WORK ORDER
Could you give back, unchanged, the lines from the one containing "你说：「别打破我的杯子！」你" through the one containing "有些人坐禅，会一直坐到陷入恍", with both of those lines included?

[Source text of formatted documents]
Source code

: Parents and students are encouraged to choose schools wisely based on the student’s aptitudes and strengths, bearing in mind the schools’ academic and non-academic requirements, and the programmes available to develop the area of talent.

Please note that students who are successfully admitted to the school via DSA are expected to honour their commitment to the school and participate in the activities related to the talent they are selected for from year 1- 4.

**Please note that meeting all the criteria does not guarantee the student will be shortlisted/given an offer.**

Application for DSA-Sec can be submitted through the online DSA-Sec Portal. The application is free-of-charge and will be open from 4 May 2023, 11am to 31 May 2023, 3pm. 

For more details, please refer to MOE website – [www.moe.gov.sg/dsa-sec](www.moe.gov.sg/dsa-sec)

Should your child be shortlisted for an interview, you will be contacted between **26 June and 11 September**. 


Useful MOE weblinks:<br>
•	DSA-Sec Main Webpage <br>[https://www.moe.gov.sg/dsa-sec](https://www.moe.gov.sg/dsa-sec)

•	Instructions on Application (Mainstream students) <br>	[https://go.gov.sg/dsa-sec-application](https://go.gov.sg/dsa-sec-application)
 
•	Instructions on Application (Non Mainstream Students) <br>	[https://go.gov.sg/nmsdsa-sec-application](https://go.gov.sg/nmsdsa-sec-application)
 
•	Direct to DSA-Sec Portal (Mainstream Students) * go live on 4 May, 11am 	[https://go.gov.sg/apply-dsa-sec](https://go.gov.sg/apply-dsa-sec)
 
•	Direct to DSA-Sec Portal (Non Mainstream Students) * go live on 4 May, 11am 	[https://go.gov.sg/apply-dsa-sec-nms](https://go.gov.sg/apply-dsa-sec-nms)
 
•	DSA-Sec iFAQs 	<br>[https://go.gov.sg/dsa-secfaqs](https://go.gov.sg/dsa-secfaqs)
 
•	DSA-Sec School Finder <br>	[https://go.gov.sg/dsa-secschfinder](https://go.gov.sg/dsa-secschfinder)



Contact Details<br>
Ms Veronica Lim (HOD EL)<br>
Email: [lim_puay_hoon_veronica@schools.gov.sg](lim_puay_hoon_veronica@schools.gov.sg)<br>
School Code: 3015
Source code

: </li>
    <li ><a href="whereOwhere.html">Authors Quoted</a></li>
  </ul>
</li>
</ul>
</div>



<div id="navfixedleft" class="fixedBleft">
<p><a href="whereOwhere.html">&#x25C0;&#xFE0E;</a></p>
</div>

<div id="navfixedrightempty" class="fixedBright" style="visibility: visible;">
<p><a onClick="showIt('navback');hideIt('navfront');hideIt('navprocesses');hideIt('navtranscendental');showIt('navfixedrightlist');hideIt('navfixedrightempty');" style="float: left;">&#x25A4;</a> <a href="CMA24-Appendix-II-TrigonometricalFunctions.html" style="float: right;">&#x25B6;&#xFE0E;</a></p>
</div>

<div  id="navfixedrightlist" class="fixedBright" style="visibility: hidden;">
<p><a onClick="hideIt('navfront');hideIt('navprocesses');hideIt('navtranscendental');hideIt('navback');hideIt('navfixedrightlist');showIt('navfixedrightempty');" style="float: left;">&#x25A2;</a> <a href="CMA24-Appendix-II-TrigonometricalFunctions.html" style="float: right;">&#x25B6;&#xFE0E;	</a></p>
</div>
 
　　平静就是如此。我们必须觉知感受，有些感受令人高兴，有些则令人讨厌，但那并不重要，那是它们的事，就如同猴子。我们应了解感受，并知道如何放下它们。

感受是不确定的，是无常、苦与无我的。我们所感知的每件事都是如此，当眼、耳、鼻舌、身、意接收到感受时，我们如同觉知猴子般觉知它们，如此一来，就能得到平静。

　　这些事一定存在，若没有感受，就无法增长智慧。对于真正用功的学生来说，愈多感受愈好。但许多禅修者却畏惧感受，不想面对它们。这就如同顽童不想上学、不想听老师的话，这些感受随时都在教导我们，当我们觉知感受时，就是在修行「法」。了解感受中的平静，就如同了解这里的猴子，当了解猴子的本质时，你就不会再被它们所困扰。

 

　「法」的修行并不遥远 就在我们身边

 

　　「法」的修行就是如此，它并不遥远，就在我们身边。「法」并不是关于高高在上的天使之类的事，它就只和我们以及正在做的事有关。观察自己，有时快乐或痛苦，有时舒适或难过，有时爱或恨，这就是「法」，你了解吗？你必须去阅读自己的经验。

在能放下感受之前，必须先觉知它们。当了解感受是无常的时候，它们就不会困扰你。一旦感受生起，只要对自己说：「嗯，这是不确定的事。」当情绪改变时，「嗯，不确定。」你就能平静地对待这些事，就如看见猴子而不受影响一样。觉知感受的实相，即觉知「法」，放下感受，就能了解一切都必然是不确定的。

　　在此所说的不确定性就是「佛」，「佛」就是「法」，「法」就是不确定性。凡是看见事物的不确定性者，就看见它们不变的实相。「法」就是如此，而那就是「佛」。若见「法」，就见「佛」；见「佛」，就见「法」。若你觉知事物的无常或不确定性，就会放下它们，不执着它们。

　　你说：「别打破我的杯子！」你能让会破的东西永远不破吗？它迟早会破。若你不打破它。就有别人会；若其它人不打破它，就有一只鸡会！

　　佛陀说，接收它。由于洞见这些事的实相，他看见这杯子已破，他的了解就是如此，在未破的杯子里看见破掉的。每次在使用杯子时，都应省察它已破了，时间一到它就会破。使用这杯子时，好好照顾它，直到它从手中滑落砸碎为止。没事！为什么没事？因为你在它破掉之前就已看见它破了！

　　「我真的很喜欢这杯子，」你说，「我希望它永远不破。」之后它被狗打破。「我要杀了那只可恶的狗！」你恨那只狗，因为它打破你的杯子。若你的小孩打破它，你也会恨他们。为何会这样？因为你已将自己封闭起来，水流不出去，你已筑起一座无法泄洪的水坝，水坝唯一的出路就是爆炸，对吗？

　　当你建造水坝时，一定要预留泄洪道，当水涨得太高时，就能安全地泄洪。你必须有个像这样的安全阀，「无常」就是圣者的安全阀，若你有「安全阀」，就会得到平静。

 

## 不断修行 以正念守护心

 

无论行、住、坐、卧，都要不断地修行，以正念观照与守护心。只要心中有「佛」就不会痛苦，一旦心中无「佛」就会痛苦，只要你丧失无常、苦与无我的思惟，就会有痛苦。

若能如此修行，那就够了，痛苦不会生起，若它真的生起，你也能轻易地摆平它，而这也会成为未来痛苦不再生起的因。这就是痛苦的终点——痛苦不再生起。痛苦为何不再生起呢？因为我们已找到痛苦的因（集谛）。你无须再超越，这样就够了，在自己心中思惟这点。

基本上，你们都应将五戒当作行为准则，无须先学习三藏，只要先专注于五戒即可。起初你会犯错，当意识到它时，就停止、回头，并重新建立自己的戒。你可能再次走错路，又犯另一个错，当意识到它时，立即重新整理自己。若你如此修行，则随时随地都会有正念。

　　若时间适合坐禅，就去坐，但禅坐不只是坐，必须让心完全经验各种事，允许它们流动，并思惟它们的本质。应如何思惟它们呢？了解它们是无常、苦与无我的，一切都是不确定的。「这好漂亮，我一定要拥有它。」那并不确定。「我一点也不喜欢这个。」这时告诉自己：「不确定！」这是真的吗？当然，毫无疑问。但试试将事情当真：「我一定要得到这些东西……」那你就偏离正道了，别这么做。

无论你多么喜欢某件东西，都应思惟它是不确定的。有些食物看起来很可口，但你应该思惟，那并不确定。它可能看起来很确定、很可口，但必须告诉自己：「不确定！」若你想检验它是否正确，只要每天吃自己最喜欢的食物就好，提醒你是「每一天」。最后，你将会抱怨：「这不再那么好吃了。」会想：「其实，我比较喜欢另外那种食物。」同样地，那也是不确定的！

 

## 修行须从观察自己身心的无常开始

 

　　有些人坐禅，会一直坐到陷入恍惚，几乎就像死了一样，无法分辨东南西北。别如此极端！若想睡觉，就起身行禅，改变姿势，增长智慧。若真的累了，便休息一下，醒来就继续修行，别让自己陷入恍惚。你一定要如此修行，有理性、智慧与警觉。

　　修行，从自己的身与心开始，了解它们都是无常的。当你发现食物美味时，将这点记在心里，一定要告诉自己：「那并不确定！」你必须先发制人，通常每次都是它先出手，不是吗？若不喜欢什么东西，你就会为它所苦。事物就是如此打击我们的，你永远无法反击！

FINISHED TASK
　　你说：「别打破我的杯子！」你能让会破的东西永远不破吗？它迟早会破。若你不打破它。就有别人会；若其它人不打破它，就有一只鸡会！

　　佛陀说，接收它。由于洞见这些事的实相，他看见这杯子已破，他的了解就是如此，在未破的杯子里看见破掉的。每次在使用杯子时，都应省察它已破了，时间一到它就会破。使用这杯子时，好好照顾它，直到它从手中滑落砸碎为止。没事！为什么没事？因为你在它破掉之前就已看见它破了！

　　「我真的很喜欢这杯子，」你说，「我希望它永远不破。」之后它被狗打破。「我要杀了那只可恶的狗！」你恨那只狗，因为它打破你的杯子。若你的小孩打破它，你也会恨他们。为何会这样？因为你已将自己封闭起来，水流不出去，你已筑起一座无法泄洪的水坝，水坝唯一的出路就是爆炸，对吗？

　　当你建造水坝时，一定要预留泄洪道，当水涨得太高时，就能安全地泄洪。你必须有个像这样的安全阀，「无常」就是圣者的安全阀，若你有「安全阀」，就会得到平静。

 

## 不断修行 以正念守护心

 

无论行、住、坐、卧，都要不断地修行，以正念观照与守护心。只要心中有「佛」就不会痛苦，一旦心中无「佛」就会痛苦，只要你丧失无常、苦与无我的思惟，就会有痛苦。

若能如此修行，那就够了，痛苦不会生起，若它真的生起，你也能轻易地摆平它，而这也会成为未来痛苦不再生起的因。这就是痛苦的终点——痛苦不再生起。痛苦为何不再生起呢？因为我们已找到痛苦的因（集谛）。你无须再超越，这样就够了，在自己心中思惟这点。

基本上，你们都应将五戒当作行为准则，无须先学习三藏，只要先专注于五戒即可。起初你会犯错，当意识到它时，就停止、回头，并重新建立自己的戒。你可能再次走错路，又犯另一个错，当意识到它时，立即重新整理自己。若你如此修行，则随时随地都会有正念。

　　若时间适合坐禅，就去坐，但禅坐不只是坐，必须让心完全经验各种事，允许它们流动，并思惟它们的本质。应如何思惟它们呢？了解它们是无常、苦与无我的，一切都是不确定的。「这好漂亮，我一定要拥有它。」那并不确定。「我一点也不喜欢这个。」这时告诉自己：「不确定！」这是真的吗？当然，毫无疑问。但试试将事情当真：「我一定要得到这些东西……」那你就偏离正道了，别这么做。

无论你多么喜欢某件东西，都应思惟它是不确定的。有些食物看起来很可口，但你应该思惟，那并不确定。它可能看起来很确定、很可口，但必须告诉自己：「不确定！」若你想检验它是否正确，只要每天吃自己最喜欢的食物就好，提醒你是「每一天」。最后，你将会抱怨：「这不再那么好吃了。」会想：「其实，我比较喜欢另外那种食物。」同样地，那也是不确定的！

 

## 修行须从观察自己身心的无常开始

 

　　有些人坐禅，会一直坐到陷入恍惚，几乎就像死了一样，无法分辨东南西北。别如此极端！若想睡觉，就起身行禅，改变姿势，增长智慧。若真的累了，便休息一下，醒来就继续修行，别让自己陷入恍惚。你一定要如此修行，有理性、智慧与警觉。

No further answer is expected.